On peut voir un grand écart dans tous vos rôles – du romantique lunaire (Cyrano chez Edmond Rostand, Treplev chez Tchekhov, Le Prince de Hombourg chez Heinrich Von Kleist) au marginal magnifique (Roberto Zucco chez Koltès, le clochard dans « Adultères » de Woody Allen, « Zoo Story» de Edward Albee). Comment choisissez-vous vos rôles ?
C’est beaucoup en fonction de la vie, et des rencontres avec les metteurs en scène et mes partenaires. Je continue avec ceux avec qui ça se passe bien (il a enchaîné les collaborations avec Jacques Weber, Benoît Lavigne, Arthur Nauzyciel ou Gilbert Désveaux) et j'essaie aussi de rencontrer de nouvelles esthétiques, de nouvelles écritures poétiques pour me nourrir. On vient de me proposer un super rôle romantique, j’ai refusé, je crois que je n’ai plus trop l’âge pour raconter ça. Et puis c’est parfois en terme de forme, quel est l’endroit de jeu que ça va m’obliger à aller chercher ? Soit j’ai envie d’aller dans le lyrisme, soit j’ai envie d’être sur quelque chose de beaucoup plus concret. Ou dès que j'ai la chance de jouer dans des grands espaces - comme par exemple avec « Le Prince de Hombourg » joué en 2014 dans la Cour d'Honneur du Palais des Papes pour le Festival d'Avignon - j'ai envie de passer à un tout petit espace pour expérimenter un jeu différent, où je dois moins forcer le trait - comme « FAIM » jouée au Théâtre du Lucernaire en septembre 2015. Et puis souvent, ce sont les auteurs plus que les personnages. La question que je me pose au moment de la rencontre, c'est comment l’auteur va me permettre de grandir à un moment où j’en ai besoin ? Et si ça se trouve, je vais être surpris par le désir de quelqu’un, qui me voit différemment. Pour « Roberto Zucco » (2004, mise en scène de Philippe Calvario), jamais je n'aurai imaginé pouvoir jouer un tel rôle un jour : sexy, noir... Et le désir du metteur en scène de me voir dans un rôle comme ça était tellement fort, que j'ai fais confiance. J’ai travaillé et j’ai découvert qu’il y avait des choses nouvelles que je pourrais peut-être expérimenter, porter pour des gens. Et ça a été une belle surprise. C'est bien d’être surpris par ce que les gens projettent sur vous. En tant qu’acteur, c’est ce qui est difficile : on est souvent dépendant du regard des autres. Et comment faire pour que le regard des autres ne soit pas toujours le même ? Alors c’est vrai que j’ai de la chance - je la provoque aussi - je fais plein de trucs très différents. Je suis souvent le rebelle.

....

Poursuivez, s'il vous plaît, l'entretien sur le choix des rôles après sa dernière phrase. Les lignes ci-dessous forment un matériau distinct de l'entretien.

- _DONNÉES FOURNIES_
....

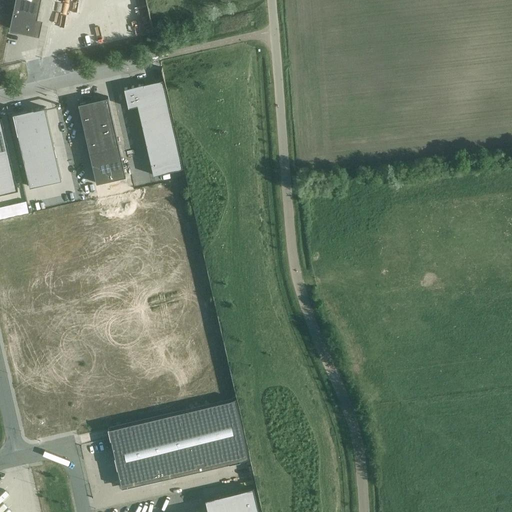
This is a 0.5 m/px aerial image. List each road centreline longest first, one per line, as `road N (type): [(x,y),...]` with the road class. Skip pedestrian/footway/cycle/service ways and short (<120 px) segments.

....

- _EXERCICE CORRIGÉ_
Oui, vous êtes, dans tous vos rôles, un être épris de liberté, un poète en quelque sorte...
C’est vrai que la liberté et le souci de liberté m’importent. Avec Arthur (Nauzyciel), je joue souvent le poète. Je porte souvent la voix et la voie du poète. C’est plutôt pas mal (sourire) car le poète c’est celui qui, a priori, est visionnaire, qui éclaire le monde, qui a une vision singulière et qui la porte fortement avec nécessité même si, parfois, il n'est pas entendu parce qu’il est en avance sur le monde. C'est un être qui est prêt à aller au bout, quitte à se sacrifier et à mourir. Ce personnage est toujours prêt à porter le sacrifice dans sa chair et dans son âme pour guider les gens. Et ça, c’est aussi la force de l’artiste en général. Je suis plutôt content quand on me propose ces rôles-là. Mais ce sont des rôles éprouvants bien évidemment car ils sont radicaux, absolus. J’ai souvent eu l’impression que j’avais eu à jouer ces deux grands pans de personnages : soit les Jésus-Christ, soit des Rimbaud. Mais parfois j’ai d’autres surprises.
“On vient de me proposer un super rôle romantique, j’ai refusé. Je crois que je n’ai plus trop l’âge pour raconter ça”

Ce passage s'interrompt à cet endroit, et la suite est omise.